Tom McAllister’s debut, Bury Me in My Jersey: A Memoir of My Father, Football, and Philly, is pretty self-explanatory. Tom shared his love of sports, and of Philly, with his now deceased father, and this memoir serves as a coming-of-age tale many can relate to. Below, Tom discusses the joys of forming adult relationships with parents, and reflects on both his father, whom he misses, and his father-in-law, who has made Tom feel like his very own son.
Photo of Tom sandwiched between his father-in-law and his wife.
One of the primary rewards for surviving adolescence is that you get to form real adult relationships with your parents. As you move out, get married, acquire a mortgage, and generally mature, you can relate to your parents in ways you never have before. You can have a beer with them and talk to them like real people, and they feel more comfortable revealing themselves to you, filling you in on previously unshared personal histories. They want to hear your stories. They begin to ask you for advice.
I'm closer to my mother now than I've ever been, but I never had that opportunity to bond my father as an adult. He died eight years ago, when I was a junior in college. Cancer, details too familiar to recount. Years of bad judgment and various personal failures followed.
We were close, and I respected him while he supported me and imbued me with enduring loves for reading, writing, and football. But I was only beginning to really know him, late in his life, when he, probably sensing or at least fearing his impending death, recounted stories from his past. When he let me drink a beer with him even though I was underage, and we talked casually as if we'd been pals rather than occasional adversaries throughout high school and college.
So I obviously miss him on Father's Day, but am fortunate that that day has been salvaged for me. Because one thing I've done right over the past decade is I got married to a supernaturally supportive and compassionate and forgiving woman, and in the process of building our shared life, I've become a part of her extended family. Instead of sulking and wallowing in sadness because my father is gone while so many other families get to enjoy Father's Day in the presence of three or even four generations of fathers, I still have reason for celebration.
I met my wife in college, and her father worked on campus. He's an extraordinarily large man, bear-like, and he could have used his size to intimidate me, abused his access to spy, pushed me out of his daughter's life. But instead he bought me lunch. He sent me birthday cards. He invited me to his apartment on holidays.
After college, after my father's death, after I'd finished grad school, after my wife and I moved to South Jersey, about twenty minutes from his apartment, we grew closer than ever, and he revealed himself to be the absolute ideal of fathering-in-law.

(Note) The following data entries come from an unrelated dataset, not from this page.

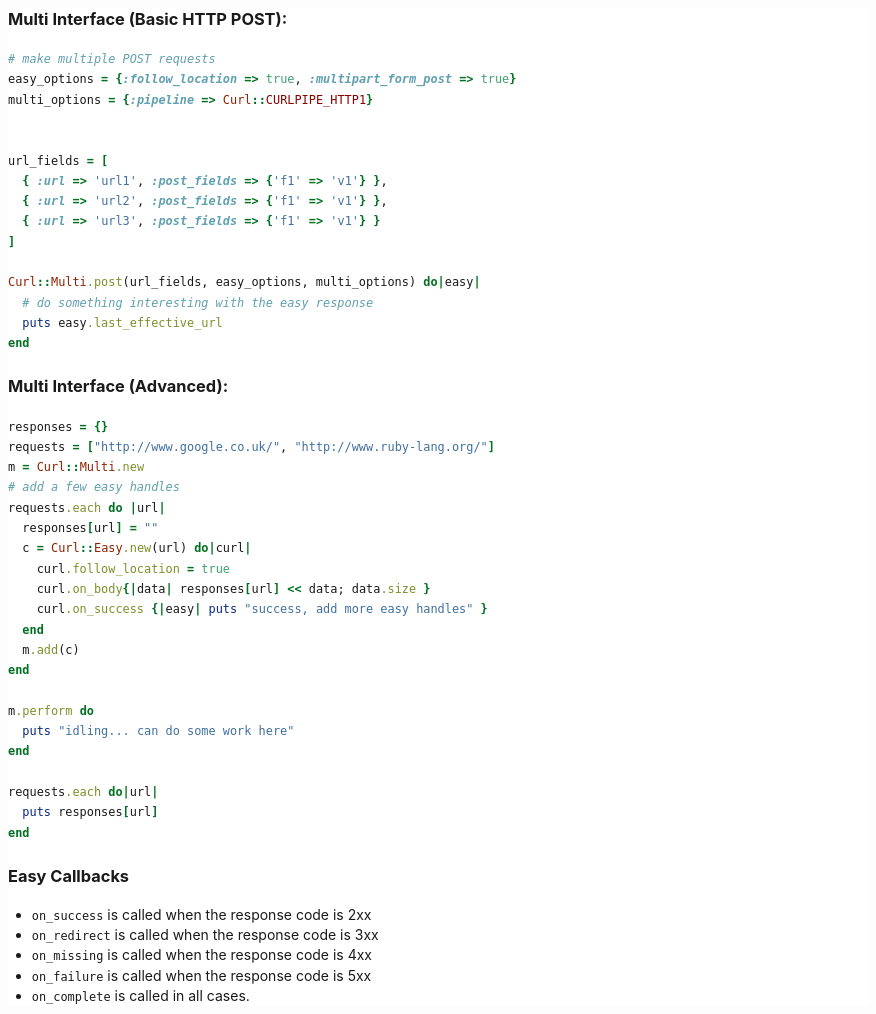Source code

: ### Multi Interface (Basic HTTP POST):

```ruby
# make multiple POST requests
easy_options = {:follow_location => true, :multipart_form_post => true}
multi_options = {:pipeline => Curl::CURLPIPE_HTTP1}


url_fields = [
  { :url => 'url1', :post_fields => {'f1' => 'v1'} },
  { :url => 'url2', :post_fields => {'f1' => 'v1'} },
  { :url => 'url3', :post_fields => {'f1' => 'v1'} }
]

Curl::Multi.post(url_fields, easy_options, multi_options) do|easy|
  # do something interesting with the easy response
  puts easy.last_effective_url
end
```

### Multi Interface (Advanced):

```ruby
responses = {}
requests = ["http://www.google.co.uk/", "http://www.ruby-lang.org/"]
m = Curl::Multi.new
# add a few easy handles
requests.each do |url|
  responses[url] = ""
  c = Curl::Easy.new(url) do|curl|
    curl.follow_location = true
    curl.on_body{|data| responses[url] << data; data.size }
    curl.on_success {|easy| puts "success, add more easy handles" }
  end
  m.add(c)
end

m.perform do
  puts "idling... can do some work here"
end

requests.each do|url|
  puts responses[url]
end
```

### Easy Callbacks

* `on_success`  is called when the response code is 2xx
* `on_redirect` is called when the response code is 3xx
* `on_missing` is called when the response code is 4xx
* `on_failure` is called when the response code is 5xx
* `on_complete` is called in all cases.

During the five years since that move, I've gotten to know him as well as anybody in my life, first when he spent long days at our house patiently teaching me how to spackle holes in drywall or helping me to assemble furniture following incomprehensible instruction guides, and later when we spent summer nights on my deck swapping stories over drinks, and here's what I can say with certainty about who he is: he's generous beyond belief, patient and attentive, and impressively uncynical, to a degree that embarrasses me a bit. Or, simplified: I've learned endless things from him, from the concrete (literally) to the abstract, and I have fun when we're together. Or, even more simplified: he's a good man, a good person, a good friend, and what more can you ask from anyone, let alone a father-in-law?
Not long after the move to New Jersey, he started referring to me as “one of the kids,” along with his son, his stepson, and their girlfriends. No one ever told him he had to fill a void for me, and he never expressed resentment for what I suspect is my obvious need for his advice and perspective. Instead, he told my wife I could start calling him Dad if I wanted to. I haven't done it, not because of any flaw on his part, but because I still feel I owe it to my father to let him keep that title. Still, sad as I am not to have my dad in my life, I know how lucky I've been to have gained a new surrogate father in my adulthood. Every year, it's with pride and gratitude that I spend Father's Day with him, because I know I have to embrace this second opportunity to be a son to a loving father.